Stored data entries:
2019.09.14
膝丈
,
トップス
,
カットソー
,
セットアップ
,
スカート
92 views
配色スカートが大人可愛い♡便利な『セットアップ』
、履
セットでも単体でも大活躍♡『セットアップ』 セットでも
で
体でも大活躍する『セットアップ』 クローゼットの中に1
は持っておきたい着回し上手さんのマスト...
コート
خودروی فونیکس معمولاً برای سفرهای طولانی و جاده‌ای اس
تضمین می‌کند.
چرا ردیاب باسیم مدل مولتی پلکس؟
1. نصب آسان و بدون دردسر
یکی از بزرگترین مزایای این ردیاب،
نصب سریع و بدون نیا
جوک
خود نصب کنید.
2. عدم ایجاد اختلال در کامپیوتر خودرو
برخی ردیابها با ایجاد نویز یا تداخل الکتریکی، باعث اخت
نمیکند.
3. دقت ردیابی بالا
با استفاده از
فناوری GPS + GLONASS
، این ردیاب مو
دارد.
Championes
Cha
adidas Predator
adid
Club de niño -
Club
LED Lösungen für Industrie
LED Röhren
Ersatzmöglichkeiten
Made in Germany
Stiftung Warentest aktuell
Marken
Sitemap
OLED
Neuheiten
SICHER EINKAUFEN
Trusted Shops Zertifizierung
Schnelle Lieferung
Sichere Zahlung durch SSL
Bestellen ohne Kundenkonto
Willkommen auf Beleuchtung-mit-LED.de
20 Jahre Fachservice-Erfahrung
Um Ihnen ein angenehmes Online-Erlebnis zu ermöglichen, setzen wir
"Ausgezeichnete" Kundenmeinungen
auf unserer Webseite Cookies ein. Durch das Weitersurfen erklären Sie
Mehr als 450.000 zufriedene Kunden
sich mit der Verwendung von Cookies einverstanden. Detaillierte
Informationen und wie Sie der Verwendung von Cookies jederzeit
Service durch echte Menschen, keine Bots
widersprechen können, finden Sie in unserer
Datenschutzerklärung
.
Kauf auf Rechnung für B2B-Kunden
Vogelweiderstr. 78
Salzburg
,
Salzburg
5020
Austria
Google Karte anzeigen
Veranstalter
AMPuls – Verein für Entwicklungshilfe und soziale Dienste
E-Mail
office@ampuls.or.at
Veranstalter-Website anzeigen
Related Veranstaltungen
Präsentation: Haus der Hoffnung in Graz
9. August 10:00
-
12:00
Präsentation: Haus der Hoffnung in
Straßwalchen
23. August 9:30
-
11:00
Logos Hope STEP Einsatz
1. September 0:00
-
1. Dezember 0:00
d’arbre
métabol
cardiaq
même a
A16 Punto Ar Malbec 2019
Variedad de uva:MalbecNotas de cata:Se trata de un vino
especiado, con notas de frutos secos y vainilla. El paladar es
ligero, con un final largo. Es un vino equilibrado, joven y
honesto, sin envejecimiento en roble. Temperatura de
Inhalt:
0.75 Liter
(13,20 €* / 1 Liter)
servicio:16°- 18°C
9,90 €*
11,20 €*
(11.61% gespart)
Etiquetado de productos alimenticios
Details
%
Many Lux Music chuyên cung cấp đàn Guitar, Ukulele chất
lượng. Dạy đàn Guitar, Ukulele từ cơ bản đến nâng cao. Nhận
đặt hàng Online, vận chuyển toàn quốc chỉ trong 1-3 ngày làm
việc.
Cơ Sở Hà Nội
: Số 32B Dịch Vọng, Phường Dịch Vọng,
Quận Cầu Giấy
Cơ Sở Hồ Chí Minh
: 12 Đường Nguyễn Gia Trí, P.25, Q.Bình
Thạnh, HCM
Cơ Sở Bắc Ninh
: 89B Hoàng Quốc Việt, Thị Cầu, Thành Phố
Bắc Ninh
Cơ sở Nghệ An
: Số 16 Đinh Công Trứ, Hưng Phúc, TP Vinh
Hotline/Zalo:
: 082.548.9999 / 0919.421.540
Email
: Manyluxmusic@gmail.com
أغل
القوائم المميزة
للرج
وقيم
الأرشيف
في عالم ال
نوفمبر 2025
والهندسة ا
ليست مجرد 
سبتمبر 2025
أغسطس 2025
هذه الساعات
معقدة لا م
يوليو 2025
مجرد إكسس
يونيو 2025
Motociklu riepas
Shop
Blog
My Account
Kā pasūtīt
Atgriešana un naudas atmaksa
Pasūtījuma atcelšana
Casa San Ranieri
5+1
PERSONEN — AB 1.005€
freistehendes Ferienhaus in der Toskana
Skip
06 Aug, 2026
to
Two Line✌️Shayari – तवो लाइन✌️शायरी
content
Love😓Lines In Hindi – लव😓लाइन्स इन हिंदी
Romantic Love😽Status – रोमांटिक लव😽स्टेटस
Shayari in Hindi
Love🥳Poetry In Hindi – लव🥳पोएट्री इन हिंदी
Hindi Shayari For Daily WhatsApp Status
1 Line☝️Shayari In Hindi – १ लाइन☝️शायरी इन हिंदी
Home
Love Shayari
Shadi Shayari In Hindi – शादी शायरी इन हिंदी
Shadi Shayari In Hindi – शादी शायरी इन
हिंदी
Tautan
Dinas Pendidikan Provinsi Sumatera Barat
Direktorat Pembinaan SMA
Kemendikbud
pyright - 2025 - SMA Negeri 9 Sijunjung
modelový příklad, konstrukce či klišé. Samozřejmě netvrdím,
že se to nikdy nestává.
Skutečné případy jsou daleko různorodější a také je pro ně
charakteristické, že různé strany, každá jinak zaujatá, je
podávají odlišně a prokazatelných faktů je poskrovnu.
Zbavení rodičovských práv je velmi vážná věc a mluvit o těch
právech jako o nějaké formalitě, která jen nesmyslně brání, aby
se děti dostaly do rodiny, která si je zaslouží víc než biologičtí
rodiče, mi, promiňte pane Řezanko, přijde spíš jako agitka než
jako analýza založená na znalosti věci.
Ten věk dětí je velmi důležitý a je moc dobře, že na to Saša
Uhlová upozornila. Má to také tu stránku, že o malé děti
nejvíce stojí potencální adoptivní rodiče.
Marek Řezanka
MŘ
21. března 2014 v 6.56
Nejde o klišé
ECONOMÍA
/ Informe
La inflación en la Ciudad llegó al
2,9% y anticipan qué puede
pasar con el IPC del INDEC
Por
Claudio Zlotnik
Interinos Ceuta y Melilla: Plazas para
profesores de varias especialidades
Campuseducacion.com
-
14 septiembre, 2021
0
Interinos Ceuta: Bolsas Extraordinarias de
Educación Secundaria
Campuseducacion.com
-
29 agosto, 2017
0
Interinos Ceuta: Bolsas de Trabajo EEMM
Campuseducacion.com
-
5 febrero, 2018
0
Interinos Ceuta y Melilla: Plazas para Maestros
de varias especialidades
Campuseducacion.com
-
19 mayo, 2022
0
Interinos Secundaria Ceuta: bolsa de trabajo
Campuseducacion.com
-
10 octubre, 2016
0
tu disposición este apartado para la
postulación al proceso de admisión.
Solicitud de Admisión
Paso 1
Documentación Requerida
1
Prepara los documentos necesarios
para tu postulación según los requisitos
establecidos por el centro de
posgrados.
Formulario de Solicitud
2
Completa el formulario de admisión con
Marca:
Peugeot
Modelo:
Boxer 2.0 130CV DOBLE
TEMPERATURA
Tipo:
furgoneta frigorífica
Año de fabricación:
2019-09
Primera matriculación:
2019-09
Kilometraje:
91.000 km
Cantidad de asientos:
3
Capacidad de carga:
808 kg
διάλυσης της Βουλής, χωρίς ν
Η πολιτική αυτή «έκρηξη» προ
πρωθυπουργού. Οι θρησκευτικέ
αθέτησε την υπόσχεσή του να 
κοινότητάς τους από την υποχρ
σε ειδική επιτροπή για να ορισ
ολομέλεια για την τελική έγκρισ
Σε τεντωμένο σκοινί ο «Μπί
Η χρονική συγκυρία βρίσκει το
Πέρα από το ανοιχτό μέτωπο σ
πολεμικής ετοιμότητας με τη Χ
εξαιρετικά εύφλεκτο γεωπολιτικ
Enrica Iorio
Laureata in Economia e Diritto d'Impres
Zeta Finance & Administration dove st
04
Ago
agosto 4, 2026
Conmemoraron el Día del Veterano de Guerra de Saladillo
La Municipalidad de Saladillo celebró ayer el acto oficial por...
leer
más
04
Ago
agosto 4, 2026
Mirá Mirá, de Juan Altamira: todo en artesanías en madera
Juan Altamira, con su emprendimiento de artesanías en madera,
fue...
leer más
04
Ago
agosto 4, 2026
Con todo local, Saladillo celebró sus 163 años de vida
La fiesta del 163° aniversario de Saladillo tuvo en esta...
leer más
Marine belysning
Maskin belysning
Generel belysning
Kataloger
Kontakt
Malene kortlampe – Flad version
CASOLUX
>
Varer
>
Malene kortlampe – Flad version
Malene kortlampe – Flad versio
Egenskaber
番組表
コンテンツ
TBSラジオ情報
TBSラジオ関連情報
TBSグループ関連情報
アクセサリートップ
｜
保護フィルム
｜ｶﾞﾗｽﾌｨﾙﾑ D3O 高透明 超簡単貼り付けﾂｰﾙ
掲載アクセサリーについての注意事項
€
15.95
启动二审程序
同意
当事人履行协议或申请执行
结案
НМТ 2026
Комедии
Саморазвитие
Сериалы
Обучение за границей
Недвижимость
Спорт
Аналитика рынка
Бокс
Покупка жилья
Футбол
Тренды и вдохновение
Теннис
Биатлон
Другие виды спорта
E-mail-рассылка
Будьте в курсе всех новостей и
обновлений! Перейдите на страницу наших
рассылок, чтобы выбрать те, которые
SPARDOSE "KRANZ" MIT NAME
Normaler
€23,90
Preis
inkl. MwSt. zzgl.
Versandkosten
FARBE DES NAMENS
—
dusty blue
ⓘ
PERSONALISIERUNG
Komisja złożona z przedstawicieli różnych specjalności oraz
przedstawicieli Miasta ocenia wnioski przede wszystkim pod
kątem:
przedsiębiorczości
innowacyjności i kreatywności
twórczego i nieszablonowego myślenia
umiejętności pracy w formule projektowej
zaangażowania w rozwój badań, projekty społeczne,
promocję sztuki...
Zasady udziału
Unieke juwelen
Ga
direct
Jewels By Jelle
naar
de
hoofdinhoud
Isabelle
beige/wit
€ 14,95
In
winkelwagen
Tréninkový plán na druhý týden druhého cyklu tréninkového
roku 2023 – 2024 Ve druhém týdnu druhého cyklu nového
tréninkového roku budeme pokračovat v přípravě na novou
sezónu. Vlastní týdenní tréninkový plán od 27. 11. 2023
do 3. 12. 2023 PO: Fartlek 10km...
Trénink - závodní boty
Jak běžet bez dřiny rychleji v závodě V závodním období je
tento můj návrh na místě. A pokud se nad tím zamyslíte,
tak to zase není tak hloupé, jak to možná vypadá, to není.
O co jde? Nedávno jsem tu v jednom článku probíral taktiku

§ JOB: Quote verbatim every line from the start of the items through the line that contains "1. نصب آسان و بدون دردسر", with that line included. Stop after that line.

§ TASK RESPONSE:
2019.09.14
膝丈
,
トップス
,
カットソー
,
セットアップ
,
スカート
92 views
配色スカートが大人可愛い♡便利な『セットアップ』
、履
セットでも単体でも大活躍♡『セットアップ』 セットでも
で
体でも大活躍する『セットアップ』 クローゼットの中に1
は持っておきたい着回し上手さんのマスト...
コート
خودروی فونیکس معمولاً برای سفرهای طولانی و جاده‌ای اس
تضمین می‌کند.
چرا ردیاب باسیم مدل مولتی پلکس؟
1. نصب آسان و بدون دردسر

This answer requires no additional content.